(Page text begins)

Study finds disconnect in clinic docs' antimicrobial resistance knowledge
A survey of physician attitudes about antibiotic use in clinic settings found that nearly all agree that antimicrobial resistance (AMR) is a national problem, but only 63% thought the issue is a problem at their own facilities. A group based at Wayne State University reported its findings yesterday in the American Journal of Infection Control.
The researchers focus on clinic settings because of the high volume of antibiotic prescribing at physician discretion. The cross-sectional survey consisted of a self-administered 34-item questionnaire to eligible US physicians from May 2018 to August 2018. The voluntary anonymous survey was delivered through email and online forums such as Facebook. The most common ambulatory settings were hospital outpatient clinics and emergency departments, urgent care centers, surgical centers, oncology clinics, mental health clinics, and hospice.
Of 323 doctors who completed the survey, 271 (84%) were attending physicians, with 62% in primary care and the rest residents or fellows. The survey revealed that 99% agreed that AMR is a national problem and 99% reported that overprescribing or use of antibiotics for self-limiting nonbacterial infections are important causes of AMR. However, respondents voiced less agreement on other factors perceived to play a role in AMR, such as overuse of broad-spectrum medications and patients' expectations.
Only 63% of respondents reported AMR as a problem in their facilities, and 23% still believe aggressive prescribing is needed to avoid clinical failures. Prescribing guidelines had a low to moderate impact on antibiotic choice, and measures that respondents say reduce AMR include education, institution guidelines, and regular audits.
Aside from underestimating the significance of the problem in their own clinics, respondents seem to have significant knowledge gaps and ambivalence about resistance mechanisms, the authors concluded. "Global and national AMR awareness campaigns and antibiotic stewardships that incorporate interactive education and feedback, along with input of local experts are critically needed to successfully address the mounting problem of AMR in both inpatient and ambulatory settings," they wrote.

(Page text ends)
(Provided data begins)

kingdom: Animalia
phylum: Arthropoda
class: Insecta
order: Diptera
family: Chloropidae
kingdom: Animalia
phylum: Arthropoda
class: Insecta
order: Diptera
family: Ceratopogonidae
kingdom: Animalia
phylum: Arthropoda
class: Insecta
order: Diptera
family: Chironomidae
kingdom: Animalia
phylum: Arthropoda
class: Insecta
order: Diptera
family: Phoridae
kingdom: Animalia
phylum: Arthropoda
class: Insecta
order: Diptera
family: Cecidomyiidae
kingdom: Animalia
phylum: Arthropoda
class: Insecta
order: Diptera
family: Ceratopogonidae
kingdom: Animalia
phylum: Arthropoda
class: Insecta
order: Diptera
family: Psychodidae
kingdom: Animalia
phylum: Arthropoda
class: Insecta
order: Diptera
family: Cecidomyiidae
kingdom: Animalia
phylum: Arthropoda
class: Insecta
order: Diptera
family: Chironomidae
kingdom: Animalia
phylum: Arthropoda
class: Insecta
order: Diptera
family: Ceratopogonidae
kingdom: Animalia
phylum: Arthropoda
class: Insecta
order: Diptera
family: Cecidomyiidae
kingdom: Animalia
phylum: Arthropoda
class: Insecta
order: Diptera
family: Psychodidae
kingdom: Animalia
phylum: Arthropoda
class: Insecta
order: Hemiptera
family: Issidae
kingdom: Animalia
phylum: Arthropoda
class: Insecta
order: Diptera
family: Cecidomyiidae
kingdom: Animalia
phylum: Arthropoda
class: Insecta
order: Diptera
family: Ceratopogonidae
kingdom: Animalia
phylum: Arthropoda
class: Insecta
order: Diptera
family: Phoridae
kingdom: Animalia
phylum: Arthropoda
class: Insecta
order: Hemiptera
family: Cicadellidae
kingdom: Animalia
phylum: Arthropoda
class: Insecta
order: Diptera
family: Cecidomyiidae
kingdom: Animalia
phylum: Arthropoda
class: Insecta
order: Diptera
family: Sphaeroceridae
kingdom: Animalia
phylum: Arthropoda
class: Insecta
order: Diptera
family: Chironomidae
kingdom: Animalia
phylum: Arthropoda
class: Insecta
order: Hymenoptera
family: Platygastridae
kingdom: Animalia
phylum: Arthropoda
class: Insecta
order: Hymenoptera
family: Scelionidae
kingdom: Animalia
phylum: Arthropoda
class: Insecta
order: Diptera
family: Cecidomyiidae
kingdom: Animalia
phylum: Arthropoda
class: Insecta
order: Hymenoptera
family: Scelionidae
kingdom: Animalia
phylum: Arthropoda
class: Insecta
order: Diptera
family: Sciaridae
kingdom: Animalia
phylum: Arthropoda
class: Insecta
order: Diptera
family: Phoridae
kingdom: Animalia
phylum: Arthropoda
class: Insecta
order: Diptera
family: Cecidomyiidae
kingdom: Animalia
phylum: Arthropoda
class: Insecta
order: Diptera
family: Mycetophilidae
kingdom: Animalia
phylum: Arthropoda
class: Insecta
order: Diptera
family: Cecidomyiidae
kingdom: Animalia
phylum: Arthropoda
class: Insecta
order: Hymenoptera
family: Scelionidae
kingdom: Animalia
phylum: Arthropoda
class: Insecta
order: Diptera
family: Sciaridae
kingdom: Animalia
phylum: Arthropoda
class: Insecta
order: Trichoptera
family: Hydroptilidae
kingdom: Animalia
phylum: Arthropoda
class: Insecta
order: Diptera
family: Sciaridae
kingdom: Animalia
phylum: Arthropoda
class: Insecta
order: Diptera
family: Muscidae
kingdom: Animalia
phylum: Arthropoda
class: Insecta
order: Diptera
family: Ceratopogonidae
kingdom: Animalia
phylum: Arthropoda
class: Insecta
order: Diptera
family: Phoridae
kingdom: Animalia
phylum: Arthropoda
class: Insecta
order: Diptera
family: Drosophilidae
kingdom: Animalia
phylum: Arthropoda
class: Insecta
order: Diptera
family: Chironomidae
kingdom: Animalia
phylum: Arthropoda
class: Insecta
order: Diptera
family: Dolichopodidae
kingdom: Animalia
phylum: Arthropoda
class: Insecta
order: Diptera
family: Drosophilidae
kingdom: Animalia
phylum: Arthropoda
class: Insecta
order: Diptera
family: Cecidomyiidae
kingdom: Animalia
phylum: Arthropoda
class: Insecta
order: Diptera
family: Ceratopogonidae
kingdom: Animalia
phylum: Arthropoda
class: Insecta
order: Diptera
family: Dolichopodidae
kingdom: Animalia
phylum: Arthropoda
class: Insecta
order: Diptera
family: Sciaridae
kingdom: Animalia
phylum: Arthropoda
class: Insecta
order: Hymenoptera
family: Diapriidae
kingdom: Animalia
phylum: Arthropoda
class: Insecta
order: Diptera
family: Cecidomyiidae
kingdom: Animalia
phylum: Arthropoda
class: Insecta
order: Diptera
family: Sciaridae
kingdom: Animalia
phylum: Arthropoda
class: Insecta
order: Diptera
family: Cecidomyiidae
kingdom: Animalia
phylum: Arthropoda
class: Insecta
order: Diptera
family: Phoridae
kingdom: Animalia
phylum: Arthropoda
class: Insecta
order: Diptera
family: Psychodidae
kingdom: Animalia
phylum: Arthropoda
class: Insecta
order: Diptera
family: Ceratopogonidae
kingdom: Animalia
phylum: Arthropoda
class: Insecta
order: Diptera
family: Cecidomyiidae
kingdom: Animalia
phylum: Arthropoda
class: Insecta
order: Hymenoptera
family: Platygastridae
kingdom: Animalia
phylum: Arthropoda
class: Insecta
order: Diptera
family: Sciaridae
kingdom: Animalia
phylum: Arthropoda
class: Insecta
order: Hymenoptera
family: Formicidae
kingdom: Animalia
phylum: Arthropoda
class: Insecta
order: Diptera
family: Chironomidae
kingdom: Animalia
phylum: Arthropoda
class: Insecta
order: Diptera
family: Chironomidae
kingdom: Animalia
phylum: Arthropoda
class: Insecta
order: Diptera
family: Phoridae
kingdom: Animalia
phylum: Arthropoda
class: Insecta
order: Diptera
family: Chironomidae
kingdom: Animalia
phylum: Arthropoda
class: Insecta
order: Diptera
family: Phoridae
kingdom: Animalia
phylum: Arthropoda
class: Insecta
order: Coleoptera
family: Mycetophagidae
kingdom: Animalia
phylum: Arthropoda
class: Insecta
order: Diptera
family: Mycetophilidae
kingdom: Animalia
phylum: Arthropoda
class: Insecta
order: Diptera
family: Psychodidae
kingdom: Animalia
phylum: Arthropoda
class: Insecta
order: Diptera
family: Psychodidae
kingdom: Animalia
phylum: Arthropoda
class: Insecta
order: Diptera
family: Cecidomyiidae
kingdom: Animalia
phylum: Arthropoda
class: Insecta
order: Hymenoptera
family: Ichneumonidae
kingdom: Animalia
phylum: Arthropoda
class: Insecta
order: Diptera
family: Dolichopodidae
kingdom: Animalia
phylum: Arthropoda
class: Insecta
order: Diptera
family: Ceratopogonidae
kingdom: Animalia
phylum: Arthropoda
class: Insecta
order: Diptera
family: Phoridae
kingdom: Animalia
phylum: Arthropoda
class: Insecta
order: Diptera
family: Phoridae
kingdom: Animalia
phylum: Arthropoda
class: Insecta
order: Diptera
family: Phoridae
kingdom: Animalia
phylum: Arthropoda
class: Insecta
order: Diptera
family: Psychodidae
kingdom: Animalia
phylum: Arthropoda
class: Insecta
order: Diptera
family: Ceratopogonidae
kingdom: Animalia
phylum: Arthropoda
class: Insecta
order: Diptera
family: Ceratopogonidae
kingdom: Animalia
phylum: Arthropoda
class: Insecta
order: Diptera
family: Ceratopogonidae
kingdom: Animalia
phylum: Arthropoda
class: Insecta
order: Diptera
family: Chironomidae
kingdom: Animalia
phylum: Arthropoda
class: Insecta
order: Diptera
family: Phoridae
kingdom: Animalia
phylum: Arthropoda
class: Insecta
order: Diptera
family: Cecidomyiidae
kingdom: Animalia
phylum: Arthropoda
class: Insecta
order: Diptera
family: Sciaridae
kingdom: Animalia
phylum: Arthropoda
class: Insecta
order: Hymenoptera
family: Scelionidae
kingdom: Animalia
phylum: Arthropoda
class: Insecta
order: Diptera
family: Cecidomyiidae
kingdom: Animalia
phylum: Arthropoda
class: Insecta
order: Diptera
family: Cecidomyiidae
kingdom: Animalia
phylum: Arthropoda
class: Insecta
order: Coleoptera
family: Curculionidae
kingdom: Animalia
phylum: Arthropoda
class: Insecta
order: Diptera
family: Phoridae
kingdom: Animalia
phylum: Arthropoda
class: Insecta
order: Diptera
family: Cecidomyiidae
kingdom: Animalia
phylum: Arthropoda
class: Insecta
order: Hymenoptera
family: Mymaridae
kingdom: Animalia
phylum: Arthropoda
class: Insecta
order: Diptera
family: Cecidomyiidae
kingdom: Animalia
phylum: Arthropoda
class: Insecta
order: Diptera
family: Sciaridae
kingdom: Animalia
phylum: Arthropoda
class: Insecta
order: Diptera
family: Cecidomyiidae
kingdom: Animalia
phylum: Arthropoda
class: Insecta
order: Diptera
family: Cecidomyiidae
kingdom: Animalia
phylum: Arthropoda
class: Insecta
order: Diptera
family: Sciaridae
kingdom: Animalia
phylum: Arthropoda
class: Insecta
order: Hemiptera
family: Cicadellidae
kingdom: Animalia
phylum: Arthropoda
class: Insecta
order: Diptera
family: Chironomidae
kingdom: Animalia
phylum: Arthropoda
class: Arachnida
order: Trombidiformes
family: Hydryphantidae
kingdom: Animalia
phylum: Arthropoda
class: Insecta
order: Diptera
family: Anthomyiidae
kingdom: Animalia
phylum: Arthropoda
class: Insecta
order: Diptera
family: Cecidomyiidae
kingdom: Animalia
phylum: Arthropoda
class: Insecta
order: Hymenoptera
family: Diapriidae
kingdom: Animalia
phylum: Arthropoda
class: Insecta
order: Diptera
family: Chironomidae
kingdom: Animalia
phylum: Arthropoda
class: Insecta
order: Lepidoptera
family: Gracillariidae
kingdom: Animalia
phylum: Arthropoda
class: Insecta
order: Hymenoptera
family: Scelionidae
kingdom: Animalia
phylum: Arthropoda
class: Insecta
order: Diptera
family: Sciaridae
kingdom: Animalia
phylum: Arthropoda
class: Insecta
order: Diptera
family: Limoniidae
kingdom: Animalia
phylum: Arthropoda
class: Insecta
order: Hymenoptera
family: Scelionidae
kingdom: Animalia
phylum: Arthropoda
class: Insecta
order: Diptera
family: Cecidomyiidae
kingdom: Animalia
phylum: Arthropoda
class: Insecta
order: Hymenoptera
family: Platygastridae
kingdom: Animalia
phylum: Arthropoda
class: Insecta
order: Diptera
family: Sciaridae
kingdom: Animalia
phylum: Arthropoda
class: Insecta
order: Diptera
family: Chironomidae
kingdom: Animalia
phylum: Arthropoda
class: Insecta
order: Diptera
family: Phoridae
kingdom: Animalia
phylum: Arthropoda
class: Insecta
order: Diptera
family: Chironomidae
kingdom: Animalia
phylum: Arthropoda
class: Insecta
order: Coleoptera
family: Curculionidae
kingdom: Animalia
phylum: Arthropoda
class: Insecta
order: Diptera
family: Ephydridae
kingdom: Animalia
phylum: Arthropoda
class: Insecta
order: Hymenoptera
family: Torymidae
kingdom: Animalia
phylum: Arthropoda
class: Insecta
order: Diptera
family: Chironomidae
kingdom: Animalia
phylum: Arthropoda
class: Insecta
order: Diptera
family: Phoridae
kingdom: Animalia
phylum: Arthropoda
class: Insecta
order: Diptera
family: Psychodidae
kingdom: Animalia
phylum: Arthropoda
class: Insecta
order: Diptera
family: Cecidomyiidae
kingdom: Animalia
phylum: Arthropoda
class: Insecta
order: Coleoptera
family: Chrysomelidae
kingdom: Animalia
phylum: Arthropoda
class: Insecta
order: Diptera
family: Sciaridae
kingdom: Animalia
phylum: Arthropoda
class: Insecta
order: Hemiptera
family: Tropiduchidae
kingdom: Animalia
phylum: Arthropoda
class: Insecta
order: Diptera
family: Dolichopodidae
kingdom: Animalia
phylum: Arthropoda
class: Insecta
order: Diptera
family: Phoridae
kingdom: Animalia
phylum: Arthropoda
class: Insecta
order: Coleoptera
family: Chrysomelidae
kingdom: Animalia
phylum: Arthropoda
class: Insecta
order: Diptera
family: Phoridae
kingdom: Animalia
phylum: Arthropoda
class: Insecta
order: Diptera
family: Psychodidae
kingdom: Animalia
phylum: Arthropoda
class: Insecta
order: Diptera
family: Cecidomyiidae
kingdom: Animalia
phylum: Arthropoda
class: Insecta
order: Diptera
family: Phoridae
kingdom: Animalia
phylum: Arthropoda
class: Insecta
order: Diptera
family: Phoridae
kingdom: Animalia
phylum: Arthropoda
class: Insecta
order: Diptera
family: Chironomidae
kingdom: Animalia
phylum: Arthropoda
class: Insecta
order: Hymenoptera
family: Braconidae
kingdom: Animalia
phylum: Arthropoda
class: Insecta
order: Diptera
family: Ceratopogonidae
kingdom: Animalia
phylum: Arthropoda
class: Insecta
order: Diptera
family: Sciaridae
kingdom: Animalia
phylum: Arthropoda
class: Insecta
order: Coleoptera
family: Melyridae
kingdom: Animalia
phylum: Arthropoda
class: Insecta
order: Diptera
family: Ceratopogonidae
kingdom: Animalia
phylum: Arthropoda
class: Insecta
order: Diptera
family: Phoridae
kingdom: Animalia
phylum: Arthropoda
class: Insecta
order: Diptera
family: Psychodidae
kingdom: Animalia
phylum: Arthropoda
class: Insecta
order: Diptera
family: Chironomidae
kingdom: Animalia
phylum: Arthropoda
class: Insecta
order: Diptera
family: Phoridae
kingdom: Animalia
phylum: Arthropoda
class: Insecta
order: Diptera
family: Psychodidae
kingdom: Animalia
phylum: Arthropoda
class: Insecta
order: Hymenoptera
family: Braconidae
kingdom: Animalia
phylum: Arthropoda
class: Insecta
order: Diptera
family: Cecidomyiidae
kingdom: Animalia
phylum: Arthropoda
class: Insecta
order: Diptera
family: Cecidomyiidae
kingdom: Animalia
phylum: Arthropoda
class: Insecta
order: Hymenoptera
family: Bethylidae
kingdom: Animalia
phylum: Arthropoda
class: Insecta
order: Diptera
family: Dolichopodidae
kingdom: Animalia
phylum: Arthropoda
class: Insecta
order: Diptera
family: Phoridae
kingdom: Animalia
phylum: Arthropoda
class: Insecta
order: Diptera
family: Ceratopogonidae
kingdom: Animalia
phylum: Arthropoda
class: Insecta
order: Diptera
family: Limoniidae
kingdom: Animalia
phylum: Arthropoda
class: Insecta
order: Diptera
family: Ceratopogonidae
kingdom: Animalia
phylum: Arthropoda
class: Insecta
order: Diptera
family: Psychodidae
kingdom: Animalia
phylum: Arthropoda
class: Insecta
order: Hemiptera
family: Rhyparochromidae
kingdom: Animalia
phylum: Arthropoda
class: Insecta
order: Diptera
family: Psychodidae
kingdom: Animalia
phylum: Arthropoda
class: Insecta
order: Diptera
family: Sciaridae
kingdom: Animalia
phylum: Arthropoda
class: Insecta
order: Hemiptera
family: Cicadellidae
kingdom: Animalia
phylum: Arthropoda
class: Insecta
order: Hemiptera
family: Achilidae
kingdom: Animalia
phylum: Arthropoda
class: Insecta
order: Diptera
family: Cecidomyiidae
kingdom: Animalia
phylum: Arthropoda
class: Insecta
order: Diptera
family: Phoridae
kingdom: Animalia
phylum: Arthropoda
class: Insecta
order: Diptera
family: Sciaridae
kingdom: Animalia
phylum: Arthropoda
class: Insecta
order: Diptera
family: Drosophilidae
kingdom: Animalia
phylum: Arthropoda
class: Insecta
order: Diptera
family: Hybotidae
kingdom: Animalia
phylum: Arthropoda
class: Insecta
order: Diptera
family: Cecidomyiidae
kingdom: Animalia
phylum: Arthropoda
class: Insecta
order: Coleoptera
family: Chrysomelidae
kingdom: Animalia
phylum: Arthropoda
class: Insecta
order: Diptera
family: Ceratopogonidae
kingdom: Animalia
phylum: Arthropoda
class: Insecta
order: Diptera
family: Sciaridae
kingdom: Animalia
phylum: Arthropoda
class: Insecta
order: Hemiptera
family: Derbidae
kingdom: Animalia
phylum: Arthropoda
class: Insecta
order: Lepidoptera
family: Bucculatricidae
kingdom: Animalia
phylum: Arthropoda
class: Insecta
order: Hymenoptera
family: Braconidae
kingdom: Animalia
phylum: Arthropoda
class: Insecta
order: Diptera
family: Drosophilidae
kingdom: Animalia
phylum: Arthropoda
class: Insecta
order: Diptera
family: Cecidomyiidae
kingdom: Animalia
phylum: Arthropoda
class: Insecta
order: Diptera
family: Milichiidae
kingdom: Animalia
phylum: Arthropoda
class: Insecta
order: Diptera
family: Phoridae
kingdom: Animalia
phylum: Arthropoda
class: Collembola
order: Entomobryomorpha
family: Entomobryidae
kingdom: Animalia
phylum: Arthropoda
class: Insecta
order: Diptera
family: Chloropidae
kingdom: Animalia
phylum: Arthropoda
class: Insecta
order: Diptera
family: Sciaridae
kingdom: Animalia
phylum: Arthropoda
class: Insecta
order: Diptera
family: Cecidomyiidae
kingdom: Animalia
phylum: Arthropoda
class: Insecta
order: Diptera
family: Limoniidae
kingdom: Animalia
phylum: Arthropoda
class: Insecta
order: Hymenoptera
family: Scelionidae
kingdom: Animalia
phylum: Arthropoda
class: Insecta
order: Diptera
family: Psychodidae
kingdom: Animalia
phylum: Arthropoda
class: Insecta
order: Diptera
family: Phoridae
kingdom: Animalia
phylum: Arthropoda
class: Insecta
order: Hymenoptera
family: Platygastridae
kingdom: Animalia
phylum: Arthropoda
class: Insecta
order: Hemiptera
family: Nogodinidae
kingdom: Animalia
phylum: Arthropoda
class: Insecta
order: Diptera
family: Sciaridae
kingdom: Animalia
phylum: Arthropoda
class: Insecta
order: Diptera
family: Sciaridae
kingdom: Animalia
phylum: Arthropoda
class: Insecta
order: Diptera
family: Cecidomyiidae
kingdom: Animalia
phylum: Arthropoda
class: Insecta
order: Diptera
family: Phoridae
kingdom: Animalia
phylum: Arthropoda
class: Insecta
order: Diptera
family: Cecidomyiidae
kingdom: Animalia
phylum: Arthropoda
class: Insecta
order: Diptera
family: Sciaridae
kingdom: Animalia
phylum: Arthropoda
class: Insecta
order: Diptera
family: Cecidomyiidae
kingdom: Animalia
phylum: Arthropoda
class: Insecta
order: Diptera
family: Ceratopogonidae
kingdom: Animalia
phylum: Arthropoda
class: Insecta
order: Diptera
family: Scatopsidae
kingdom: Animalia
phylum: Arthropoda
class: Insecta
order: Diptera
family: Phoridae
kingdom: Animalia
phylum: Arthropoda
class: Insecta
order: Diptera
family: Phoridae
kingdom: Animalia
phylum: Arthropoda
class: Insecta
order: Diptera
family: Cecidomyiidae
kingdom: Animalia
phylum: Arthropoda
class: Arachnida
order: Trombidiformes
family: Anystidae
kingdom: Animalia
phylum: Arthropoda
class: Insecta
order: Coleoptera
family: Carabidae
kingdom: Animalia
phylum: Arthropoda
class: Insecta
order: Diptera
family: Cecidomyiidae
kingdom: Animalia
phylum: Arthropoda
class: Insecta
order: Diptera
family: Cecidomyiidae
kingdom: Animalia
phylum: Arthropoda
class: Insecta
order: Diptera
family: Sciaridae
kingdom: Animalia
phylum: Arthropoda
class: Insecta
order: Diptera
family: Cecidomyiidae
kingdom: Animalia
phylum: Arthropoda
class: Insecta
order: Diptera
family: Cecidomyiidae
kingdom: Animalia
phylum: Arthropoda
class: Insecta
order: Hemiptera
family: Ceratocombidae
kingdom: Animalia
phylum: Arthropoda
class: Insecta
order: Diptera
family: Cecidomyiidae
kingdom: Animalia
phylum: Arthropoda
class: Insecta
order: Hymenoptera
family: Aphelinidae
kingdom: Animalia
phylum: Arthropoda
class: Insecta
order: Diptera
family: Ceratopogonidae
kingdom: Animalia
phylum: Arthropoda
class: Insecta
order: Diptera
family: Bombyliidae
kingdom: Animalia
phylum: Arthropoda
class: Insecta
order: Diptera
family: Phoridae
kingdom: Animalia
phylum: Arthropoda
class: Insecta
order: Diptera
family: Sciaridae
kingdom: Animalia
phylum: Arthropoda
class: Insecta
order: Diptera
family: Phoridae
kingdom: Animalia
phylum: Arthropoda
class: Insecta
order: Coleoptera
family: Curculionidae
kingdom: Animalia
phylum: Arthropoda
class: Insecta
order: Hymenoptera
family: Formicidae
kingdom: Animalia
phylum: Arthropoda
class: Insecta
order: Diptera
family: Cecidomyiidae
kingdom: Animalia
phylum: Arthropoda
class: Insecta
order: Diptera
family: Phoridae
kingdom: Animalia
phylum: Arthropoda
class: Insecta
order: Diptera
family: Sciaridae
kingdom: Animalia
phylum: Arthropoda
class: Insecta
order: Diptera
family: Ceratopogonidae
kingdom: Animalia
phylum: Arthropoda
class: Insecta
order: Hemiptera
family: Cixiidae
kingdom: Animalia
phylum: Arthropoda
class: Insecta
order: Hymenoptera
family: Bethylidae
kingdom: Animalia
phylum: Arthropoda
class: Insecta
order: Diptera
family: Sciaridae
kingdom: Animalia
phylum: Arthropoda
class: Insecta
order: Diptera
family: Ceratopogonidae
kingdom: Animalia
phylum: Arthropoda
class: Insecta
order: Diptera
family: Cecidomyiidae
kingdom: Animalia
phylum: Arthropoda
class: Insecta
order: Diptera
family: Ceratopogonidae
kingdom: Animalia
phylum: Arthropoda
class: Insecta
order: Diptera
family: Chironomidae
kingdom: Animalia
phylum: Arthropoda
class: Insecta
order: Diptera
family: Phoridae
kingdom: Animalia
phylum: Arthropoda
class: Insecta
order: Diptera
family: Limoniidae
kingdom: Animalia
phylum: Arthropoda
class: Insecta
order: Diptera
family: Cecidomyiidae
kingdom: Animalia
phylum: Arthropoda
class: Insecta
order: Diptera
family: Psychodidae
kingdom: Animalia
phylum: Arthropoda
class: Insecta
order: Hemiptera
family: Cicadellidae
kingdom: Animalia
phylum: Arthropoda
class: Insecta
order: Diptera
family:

(Provided data ends)

Task =>
Reproduce the entire article on physicians' antimicrobial resistance knowledge word for word.

Response to the task =>
Study finds disconnect in clinic docs' antimicrobial resistance knowledge
A survey of physician attitudes about antibiotic use in clinic settings found that nearly all agree that antimicrobial resistance (AMR) is a national problem, but only 63% thought the issue is a problem at their own facilities. A group based at Wayne State University reported its findings yesterday in the American Journal of Infection Control.
The researchers focus on clinic settings because of the high volume of antibiotic prescribing at physician discretion. The cross-sectional survey consisted of a self-administered 34-item questionnaire to eligible US physicians from May 2018 to August 2018. The voluntary anonymous survey was delivered through email and online forums such as Facebook. The most common ambulatory settings were hospital outpatient clinics and emergency departments, urgent care centers, surgical centers, oncology clinics, mental health clinics, and hospice.
Of 323 doctors who completed the survey, 271 (84%) were attending physicians, with 62% in primary care and the rest residents or fellows. The survey revealed that 99% agreed that AMR is a national problem and 99% reported that overprescribing or use of antibiotics for self-limiting nonbacterial infections are important causes of AMR. However, respondents voiced less agreement on other factors perceived to play a role in AMR, such as overuse of broad-spectrum medications and patients' expectations.
Only 63% of respondents reported AMR as a problem in their facilities, and 23% still believe aggressive prescribing is needed to avoid clinical failures. Prescribing guidelines had a low to moderate impact on antibiotic choice, and measures that respondents say reduce AMR include education, institution guidelines, and regular audits.
Aside from underestimating the significance of the problem in their own clinics, respondents seem to have significant knowledge gaps and ambivalence about resistance mechanisms, the authors concluded. "Global and national AMR awareness campaigns and antibiotic stewardships that incorporate interactive education and feedback, along with input of local experts are critically needed to successfully address the mounting problem of AMR in both inpatient and ambulatory settings," they wrote.